In a typical replication setting, you would perform read/write-operations on your master and read-operations on the slave. With the current setup, we won’t be able to differentiate between a master and a slave when connecting from the outside of the overlay network as the connections would be loadbalanced across the cluster. The result is that an application has to run on the inside of the network in order to separate the MySQL instances from each other, and perform write operations on the master and read operations on the slave.
Bottom line: Even though a setup based on a single service definition fixes the failover issue, it does not bring us much closer to a really viable overall solution for using Docker’s Swarm mode to manage a MySQL replication setup.
Swarm Mode and Data Persistence
The other key area where our scenario seems to go beyond the current capabilities of Swarm mode is persistent data storage. In a typical Docker scenario, data persistence can be accomplished using volumes, host directories or a separate data volume container. When running in Swarm mode, these storage options either aren’t available or have undesirable traits. As mentioned, the tasks in a Swarm setup are distributed between nodes in the form of containers and commands to run inside these containers. When a node fails, the manager will discard the containers and create new containers in place of the old ones. Since a container is discarded when it goes down, we’d lose the corresponding data volume too. So Docker data volumes will not work in our scenario.
As we have covered above, Docker badly wants all instances of a service within a cluster to be identical, and there’s no easy way to specify individual options for separate instances. As a consequence we can’t use the host directory storage feature, since that would in practice mean that we would be specifying the same data directory for all our instances, and that won’t work for obvious reasons. Finally, storage containers can’t be used in Swarm mode as of the writing of this post, and custom volume drivers for Swarm mode haven’t reached a mature stage yet.
With no viable persistent storage options, we would basically lose all our data if all our nodes went down at the same time. Provisioning of new slave instances would also be impractical and potentially very time consuming for the same set of reasons.
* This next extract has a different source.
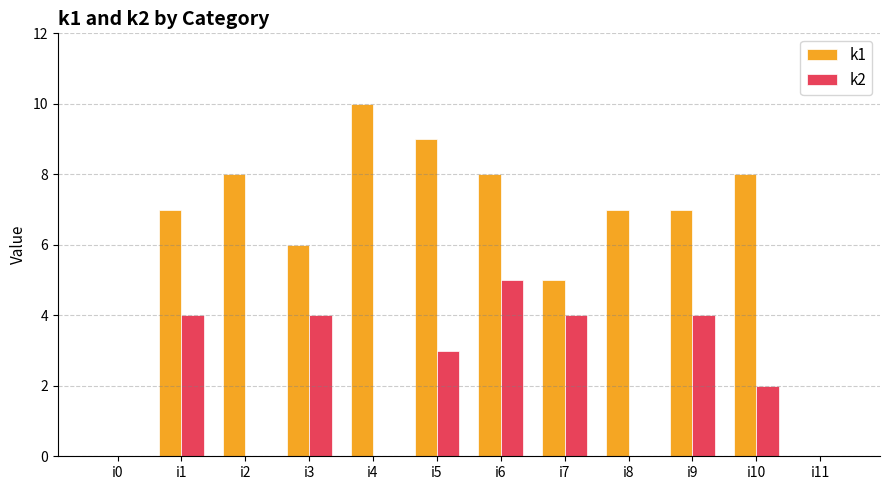

Is it true that k2 equals 4 at i7?

True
The current Swarm mode implementation for Docker is easy to use and works very well with easily generalizable service instances. For a replicated MySQL setup, however, where instances need a certain degree of custom configuration and where data persistence is a must, some more functionality is needed in Docker. We believe Swarm mode will represent a very attractive option for managing multi node MySQL setups if future versions of the tooling has viable persistent storage support and native functionality that can deal with service instance customization.